● Belge
◇ ◇ ◇ ◇ ◇

Ucuz ülke

Türkiye'de yaşanan ekonomik krizi o kadar fazla hissetmeye başladık ki!

Daha önce rakamlardaki kriz artık günlük hayatımızı zehretmeye başladı.  TUİK her ne kadar enflasyon düşüyor dese de market ve pazardaki fiyat bildiğini okuyor.

Kısacası Türkiye'de ciddi bir hayat pahalılığı var.

Kimin için?

Tabii ki Türkiye'de yaşayan biz vatandaşlara. Bir de Türkiye'yi çok ucuz hatta cennet gibi görenler var.

Yabancılar için Türkiye adeta bedava.

Ekonomik krizdeki Rusya bile Türkiye'yi çok ucuz buluyor.  Türkiye'nin en lüks oteline uçak dahil 6 gece karı koca sadece 70 bin rubleye gelebiliyor. Dolar karşılığı sadece 1.100 dolar civarı.

Antalya yılın bu mevsiminde bile Rus turistle dolup taşıyor. Her gün gazetelerde kırılan turist rekoru haberini okuyoruz.

Sayı olarak rekor kırıyoruz ama gelir olarak yerinde sayıyoruz.

Bunun tek nedeni katma değeri düşük satışlar.

Aynı sorunu ihracatçılarımız da yaşıyor. TIR'lar dolusu tekstil ürünü başta olmak üzere ihracat yapıyoruz.  Her ay ihracatçılar Meclisi "cumhuriyet tarihinin rekor ihracatını yaptık" diye. Bakıyorsunuz kilogram başı gelir sürekli düşüyor.

Eskilerin tabiri ile kabada büyük kiloda düşük mallar. Yani büyük ama ucuz ihracat.

Buna karşılık Türkiye ne yapıyor? Bir kamyon gömlek veya tekstil ürünü karşılında sadece 4 tane iphone alıyor.

Yine cep ve bilgisayarlarımızda kullandığımız programlar için milyar dolar ödüyor Türkiye.

İşte bu sorunun nedeni katma değeri düşük ihracat yapmak.

◇ ◇ ◇ ◇ ◇

● Verilen bilgiler
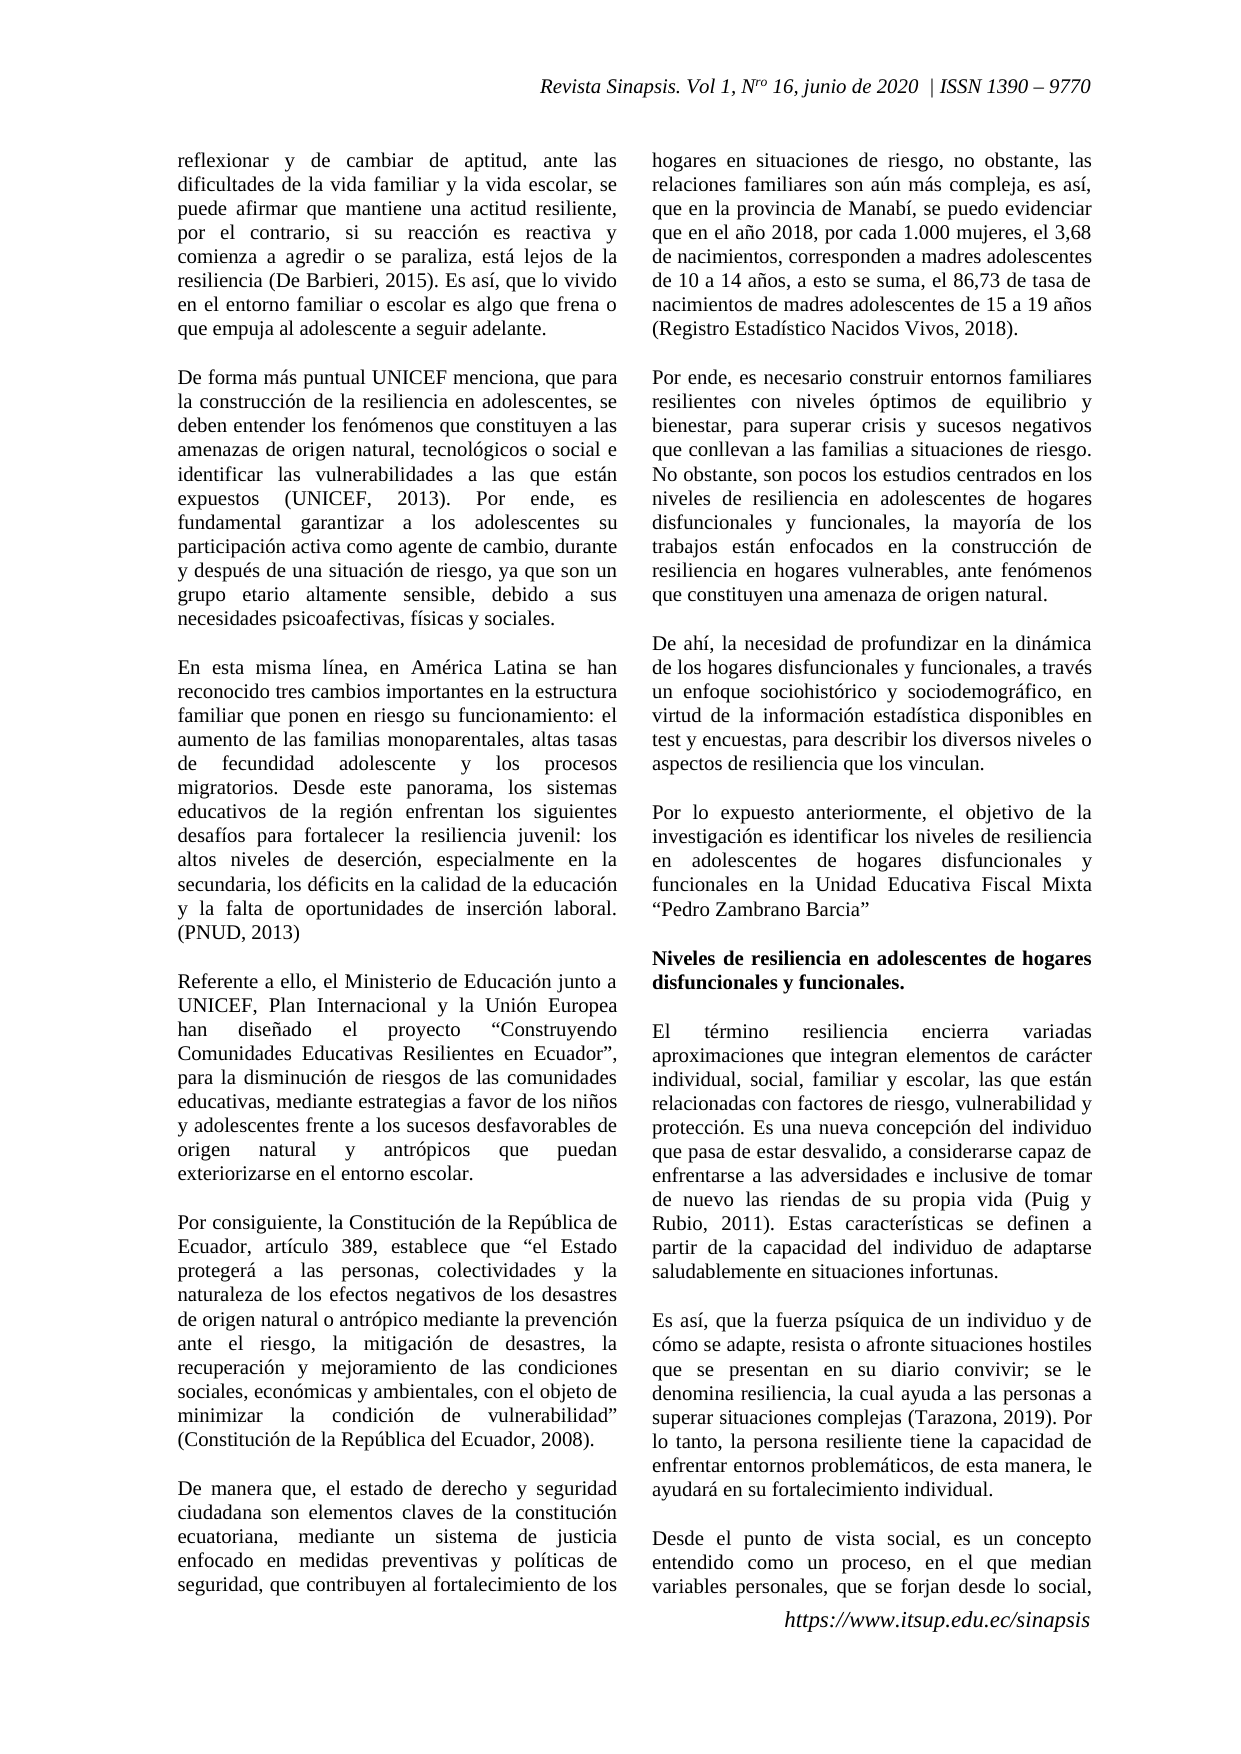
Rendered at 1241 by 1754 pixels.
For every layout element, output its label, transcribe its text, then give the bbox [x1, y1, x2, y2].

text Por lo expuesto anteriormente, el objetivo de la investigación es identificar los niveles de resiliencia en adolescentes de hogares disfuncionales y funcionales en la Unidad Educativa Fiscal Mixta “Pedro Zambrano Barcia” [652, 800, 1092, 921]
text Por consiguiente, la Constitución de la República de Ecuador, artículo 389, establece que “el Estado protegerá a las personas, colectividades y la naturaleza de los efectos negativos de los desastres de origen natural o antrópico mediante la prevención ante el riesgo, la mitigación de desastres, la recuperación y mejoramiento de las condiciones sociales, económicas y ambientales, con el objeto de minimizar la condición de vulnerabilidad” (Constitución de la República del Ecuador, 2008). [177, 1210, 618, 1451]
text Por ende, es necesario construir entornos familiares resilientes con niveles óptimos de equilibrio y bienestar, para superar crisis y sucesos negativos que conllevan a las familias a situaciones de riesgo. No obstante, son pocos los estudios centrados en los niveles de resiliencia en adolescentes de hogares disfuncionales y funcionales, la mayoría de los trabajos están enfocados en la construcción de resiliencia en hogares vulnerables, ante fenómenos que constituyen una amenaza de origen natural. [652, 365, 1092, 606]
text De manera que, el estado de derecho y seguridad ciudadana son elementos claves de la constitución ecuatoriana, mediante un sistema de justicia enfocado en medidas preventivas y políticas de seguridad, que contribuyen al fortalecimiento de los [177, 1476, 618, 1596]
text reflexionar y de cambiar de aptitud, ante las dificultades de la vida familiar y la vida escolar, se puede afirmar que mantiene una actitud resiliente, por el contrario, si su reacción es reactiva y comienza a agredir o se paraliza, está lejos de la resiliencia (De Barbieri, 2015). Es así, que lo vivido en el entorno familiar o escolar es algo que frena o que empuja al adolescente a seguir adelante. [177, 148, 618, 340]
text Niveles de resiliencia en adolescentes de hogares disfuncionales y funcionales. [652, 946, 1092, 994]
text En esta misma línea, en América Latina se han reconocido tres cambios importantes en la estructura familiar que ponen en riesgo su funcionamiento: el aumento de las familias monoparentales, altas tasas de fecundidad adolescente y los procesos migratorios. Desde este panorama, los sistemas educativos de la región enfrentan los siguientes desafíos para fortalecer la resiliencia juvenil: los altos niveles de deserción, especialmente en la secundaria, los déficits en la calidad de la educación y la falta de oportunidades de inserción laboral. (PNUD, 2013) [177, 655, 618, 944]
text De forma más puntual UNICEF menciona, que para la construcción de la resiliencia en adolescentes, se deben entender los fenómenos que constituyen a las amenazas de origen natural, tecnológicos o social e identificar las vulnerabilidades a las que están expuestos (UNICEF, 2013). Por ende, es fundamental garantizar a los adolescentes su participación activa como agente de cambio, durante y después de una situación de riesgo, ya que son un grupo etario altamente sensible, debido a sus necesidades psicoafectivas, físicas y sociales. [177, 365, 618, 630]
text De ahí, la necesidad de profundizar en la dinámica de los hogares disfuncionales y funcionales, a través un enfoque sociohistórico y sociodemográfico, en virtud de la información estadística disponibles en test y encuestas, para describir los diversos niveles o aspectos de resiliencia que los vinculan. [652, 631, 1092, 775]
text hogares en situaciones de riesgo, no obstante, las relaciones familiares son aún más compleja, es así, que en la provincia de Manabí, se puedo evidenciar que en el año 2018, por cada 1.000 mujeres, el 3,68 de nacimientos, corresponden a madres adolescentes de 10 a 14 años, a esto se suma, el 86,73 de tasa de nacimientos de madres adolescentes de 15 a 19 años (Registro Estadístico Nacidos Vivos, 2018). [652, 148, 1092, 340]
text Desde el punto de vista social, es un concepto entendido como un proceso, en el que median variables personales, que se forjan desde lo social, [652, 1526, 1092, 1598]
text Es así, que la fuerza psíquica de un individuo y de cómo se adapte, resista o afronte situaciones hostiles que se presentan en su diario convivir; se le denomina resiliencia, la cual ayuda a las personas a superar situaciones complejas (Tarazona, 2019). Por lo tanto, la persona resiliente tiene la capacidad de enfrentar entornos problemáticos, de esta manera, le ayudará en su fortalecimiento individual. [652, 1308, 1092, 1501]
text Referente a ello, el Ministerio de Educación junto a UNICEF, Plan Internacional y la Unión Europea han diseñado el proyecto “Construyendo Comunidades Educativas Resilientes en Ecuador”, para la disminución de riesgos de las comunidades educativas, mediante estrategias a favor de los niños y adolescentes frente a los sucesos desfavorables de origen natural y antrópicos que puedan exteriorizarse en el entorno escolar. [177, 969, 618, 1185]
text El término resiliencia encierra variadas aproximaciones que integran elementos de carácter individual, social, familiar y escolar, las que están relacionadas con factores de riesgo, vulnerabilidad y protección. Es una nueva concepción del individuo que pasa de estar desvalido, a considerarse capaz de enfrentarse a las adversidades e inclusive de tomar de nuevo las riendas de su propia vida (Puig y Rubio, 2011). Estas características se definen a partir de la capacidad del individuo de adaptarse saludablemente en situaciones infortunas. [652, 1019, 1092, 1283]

◇ ◇ ◇ ◇ ◇

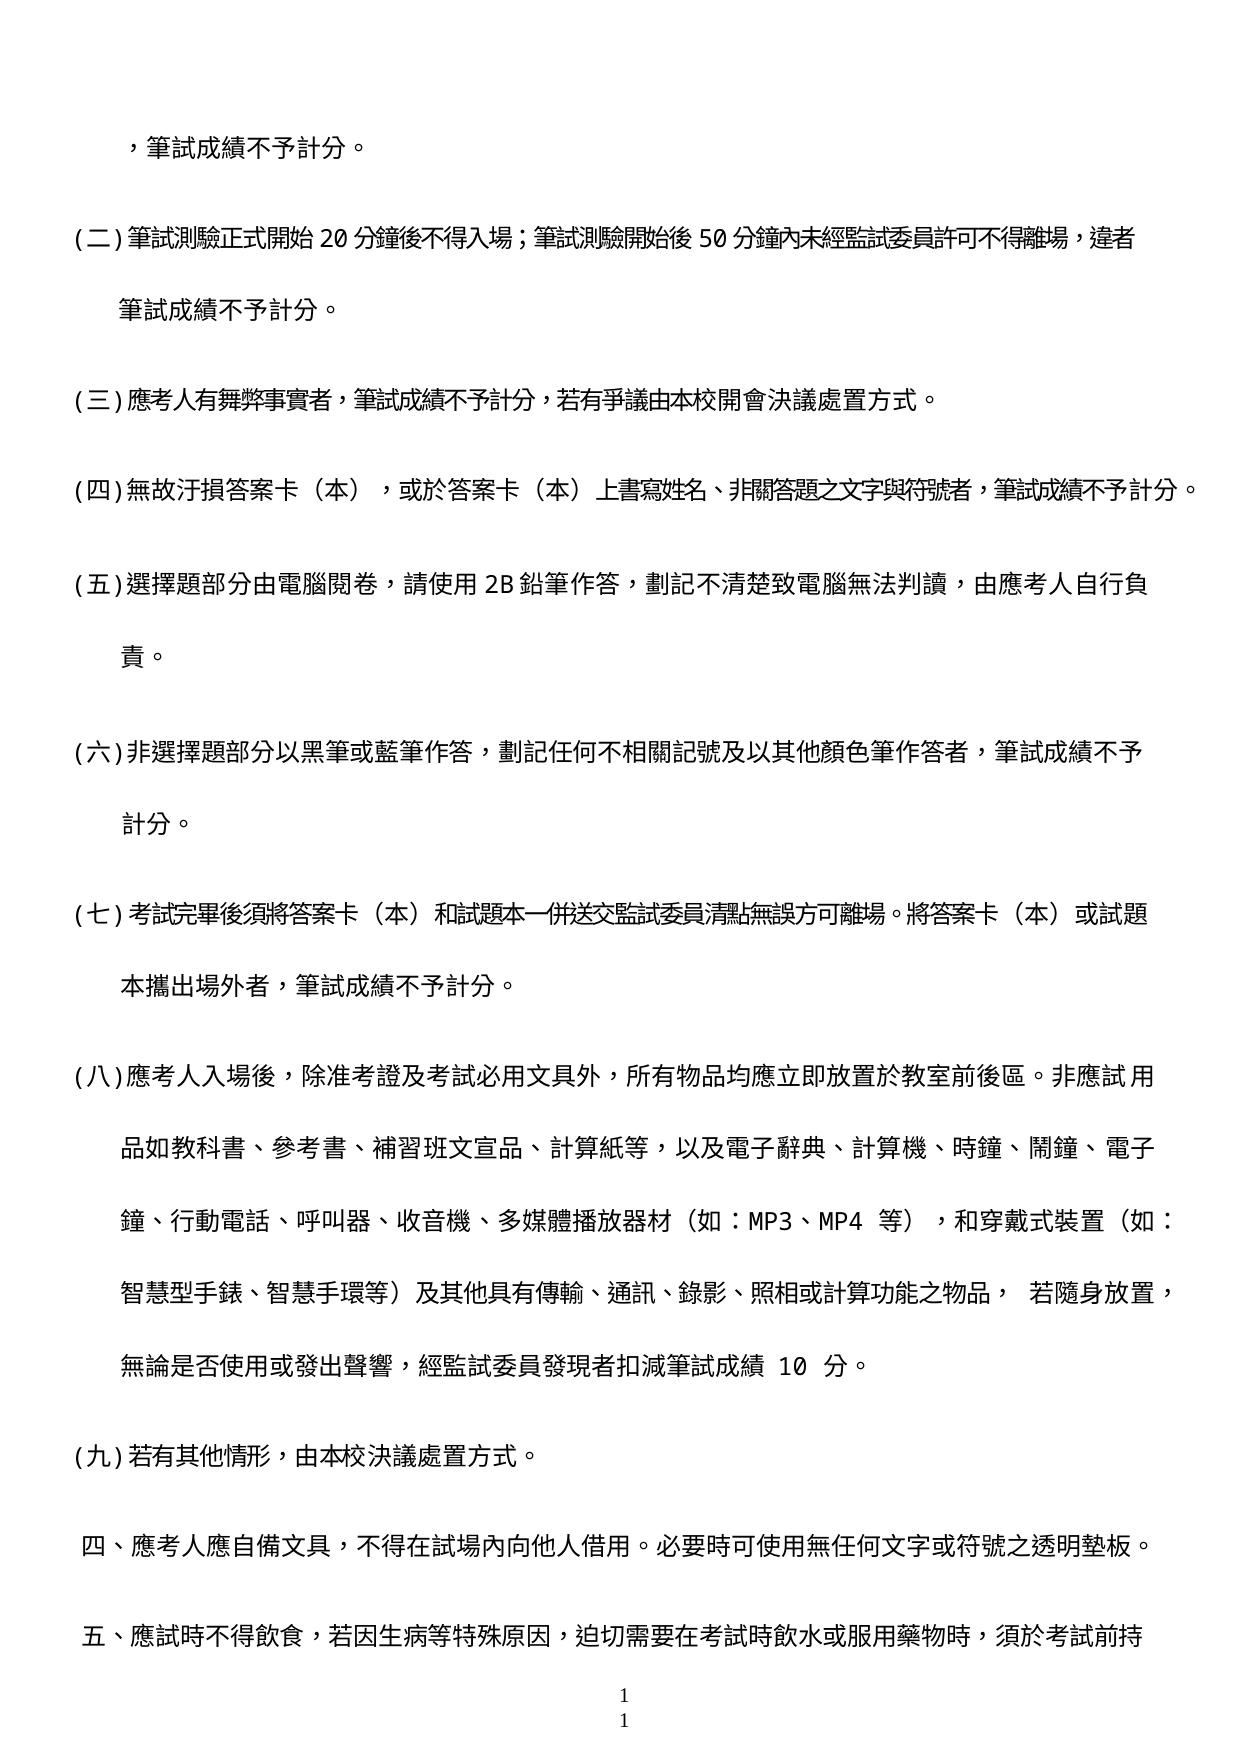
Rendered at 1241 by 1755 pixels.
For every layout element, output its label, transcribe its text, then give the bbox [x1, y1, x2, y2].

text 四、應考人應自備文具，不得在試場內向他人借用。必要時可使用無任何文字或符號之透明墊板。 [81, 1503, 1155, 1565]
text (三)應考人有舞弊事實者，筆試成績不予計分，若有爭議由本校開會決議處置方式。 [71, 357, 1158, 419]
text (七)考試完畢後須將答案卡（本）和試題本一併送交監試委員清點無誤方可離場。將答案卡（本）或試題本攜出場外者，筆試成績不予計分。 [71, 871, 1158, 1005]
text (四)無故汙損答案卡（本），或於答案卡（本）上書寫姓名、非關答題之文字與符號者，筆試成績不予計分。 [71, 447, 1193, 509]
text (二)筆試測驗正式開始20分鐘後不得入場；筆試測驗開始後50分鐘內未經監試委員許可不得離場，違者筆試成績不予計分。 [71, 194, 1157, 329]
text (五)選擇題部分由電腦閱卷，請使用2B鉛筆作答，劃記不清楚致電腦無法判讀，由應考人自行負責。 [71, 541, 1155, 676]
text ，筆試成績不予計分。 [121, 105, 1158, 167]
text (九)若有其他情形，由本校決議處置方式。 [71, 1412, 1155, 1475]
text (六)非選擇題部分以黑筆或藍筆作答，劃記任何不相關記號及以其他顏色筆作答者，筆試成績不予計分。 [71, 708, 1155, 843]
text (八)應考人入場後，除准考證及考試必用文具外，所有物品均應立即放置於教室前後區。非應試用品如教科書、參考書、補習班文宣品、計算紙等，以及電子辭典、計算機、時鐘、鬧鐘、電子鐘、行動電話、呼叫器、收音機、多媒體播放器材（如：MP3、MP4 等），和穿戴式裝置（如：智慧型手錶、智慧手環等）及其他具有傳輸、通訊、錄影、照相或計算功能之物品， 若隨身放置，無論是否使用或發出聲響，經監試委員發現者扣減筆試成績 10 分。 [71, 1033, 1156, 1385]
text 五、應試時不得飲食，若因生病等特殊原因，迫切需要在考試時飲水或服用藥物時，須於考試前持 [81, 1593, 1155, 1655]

◇ ◇ ◇ ◇ ◇

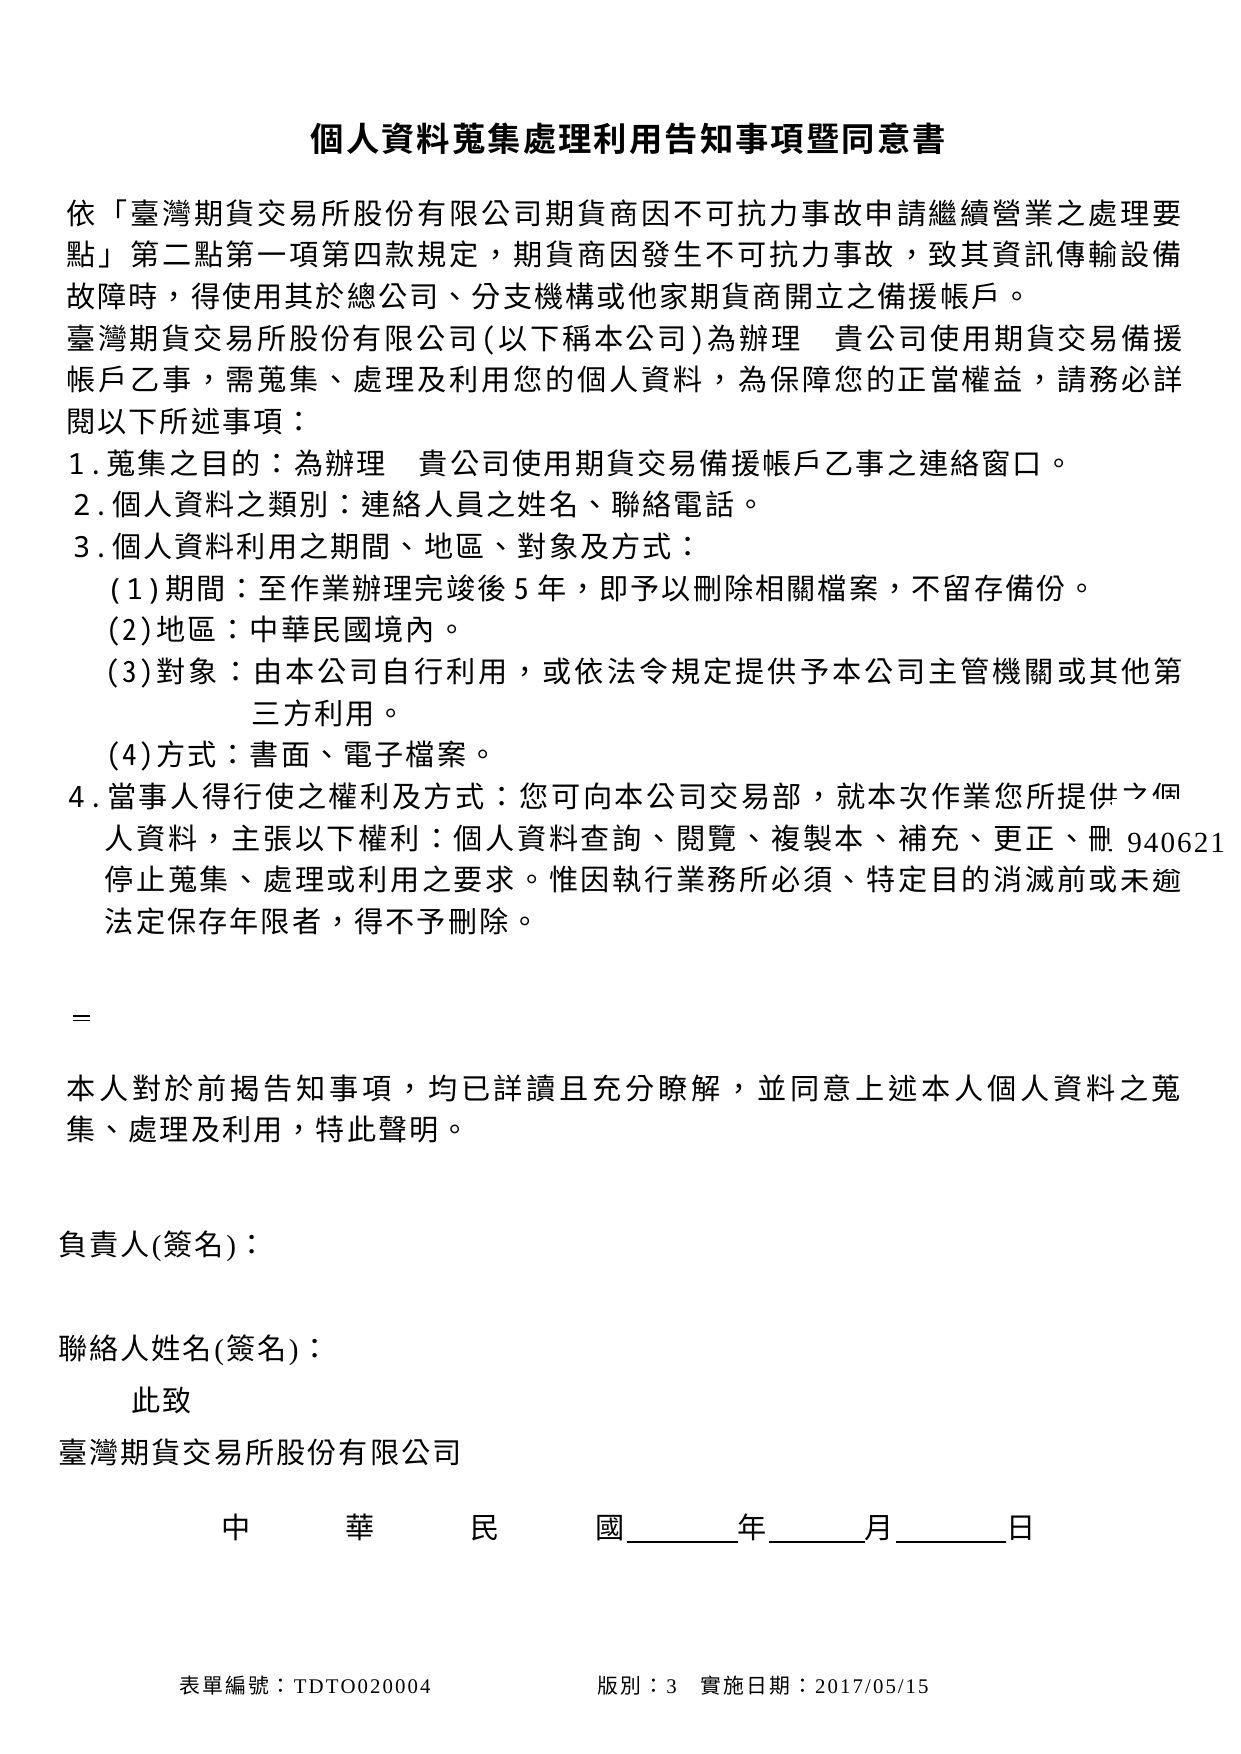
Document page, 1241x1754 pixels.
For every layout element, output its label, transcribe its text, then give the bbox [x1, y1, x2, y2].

◇ ◇ ◇ ◇ ◇

● Yapmanız gereken
Türkiye'deki hayat pahalılığını ve düşük katma değerli ihracatı anlatan yazıyı son cümlesinden sonra sürdürebilir misiniz?

● Cevap
Türkiye'de katma değeri yüksek ürün yapabilecek fabrikalar kurulmuyor. Kısa vadede de kurulacak gibi değil. Ama Türkiye'nin en büyük umudu Anadolu kaplanları olarak da bilinen KOBİ'ler. Küçük ölçekli bu işletmelerin büyütüp katma değeri yüksek ihracat yapmaları için dijitalleşmesi gerekiyor.

Geçen hafta Eskişehir'de ilginç bir toplantıya katıldım.  Türk Girişim ve İş Dünyası Konfederasyonu TÜRKONFED Türkiye'nin dört bir yanında KOBİ'lerin dijitalleşmesi için çalışma yapıyor.  TÜRKONFED ve İş Bankası iş birliğiyle 2018 yılında 5 kent ile başlayan ve 1500 KOBİ'ye ulaşan Dijital Anadolu Projesi'nde 2019 yılının 4'üncü ve son toplantısı Eskişehir'de yaptı.

TURKONFED Başkanı Orhan Turan, Türkiye'nin kalkınması için KOBİ'leri umut olarak görüyor. Katma değerli ürünler üreterek gerek ihracat gerekse e-ticaret olarak dünyaya satmamızın şart olduğunu ve bunun için çaba harcadıklarını söylüyor.

İşte Orhan Turan'ın bu konudaki görüşleri:

- Ülkemizin sürdürülebilir kalkınması için ekonomimizin rekabetçilik gücünü artırmamız şart. 2019 yılı Küresel Rekabetçilik Endeksi'nde geçtiğimiz yıl olduğu gibi 141 ülke arasında 61. sıradayız. Son 3 yıldır Dijital Rekabet Gücü sıralamasında 63 ülke arasında da 52. sıradaki yerimizi koruyoruz.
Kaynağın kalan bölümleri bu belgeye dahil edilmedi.